(Stored dataset items)
....
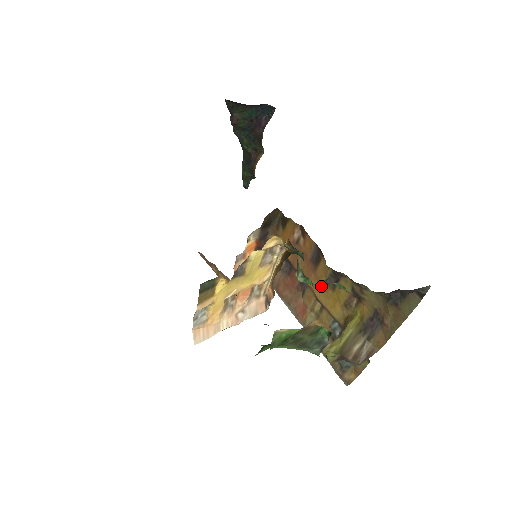
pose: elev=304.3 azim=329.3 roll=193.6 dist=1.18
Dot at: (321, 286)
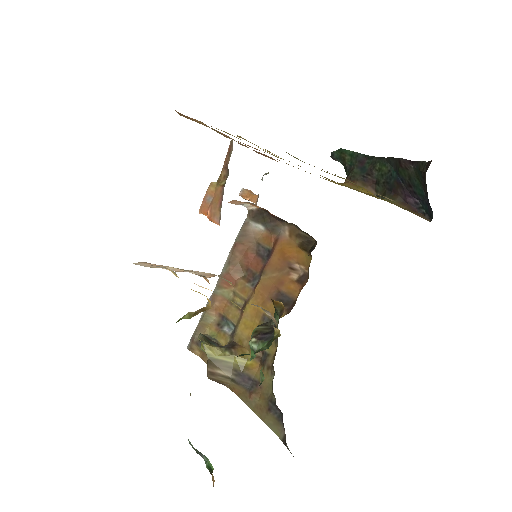
Dot at: (259, 308)
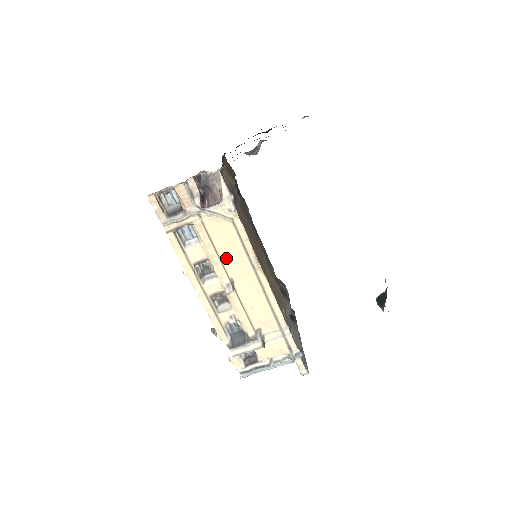
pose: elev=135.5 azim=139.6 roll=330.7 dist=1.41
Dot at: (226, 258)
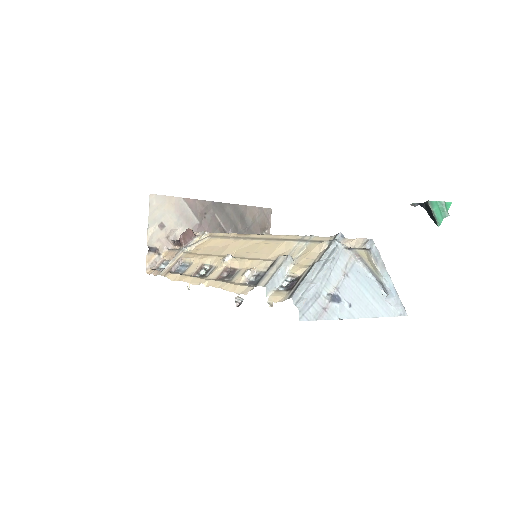
Dot at: (216, 252)
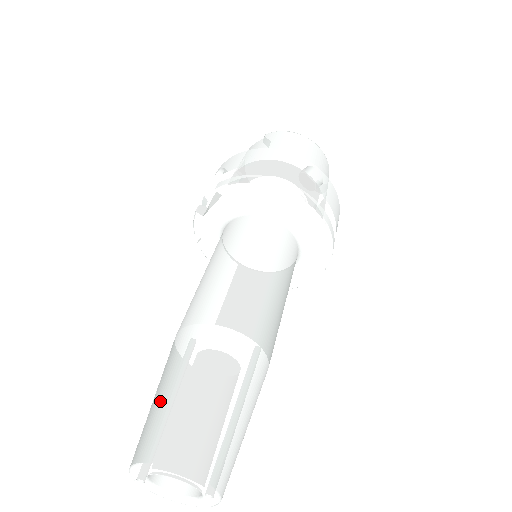
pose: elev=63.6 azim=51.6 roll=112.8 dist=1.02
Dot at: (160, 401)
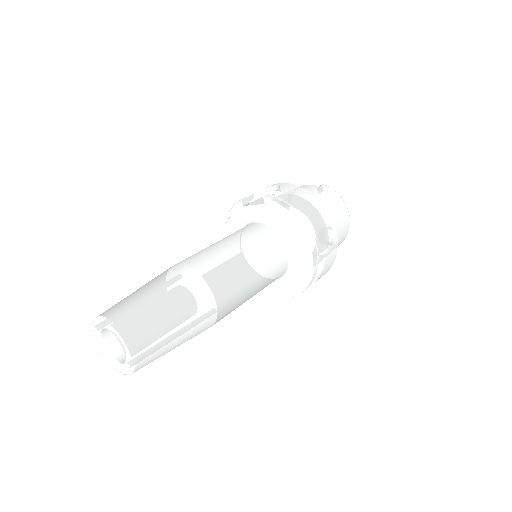
Dot at: (140, 294)
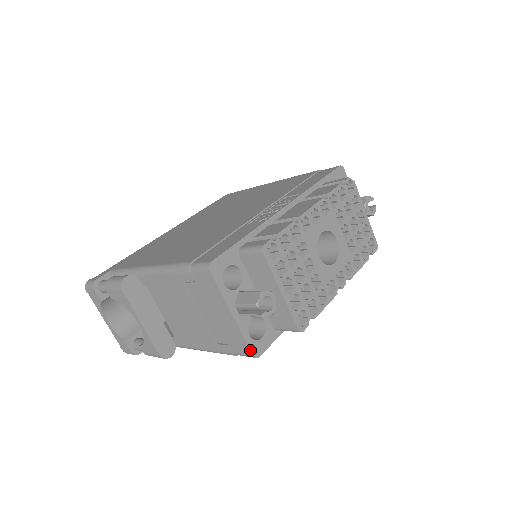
....
◆ Requirements
Select every line in the listing above that contains the word "pose", and copy each one in full.

◆ Complete response
pose: elev=304.3 azim=329.3 roll=193.6 dist=1.18
pose: elev=135.5 azim=139.6 roll=330.7 dist=1.41
pose: elev=63.6 azim=51.6 roll=112.8 dist=1.02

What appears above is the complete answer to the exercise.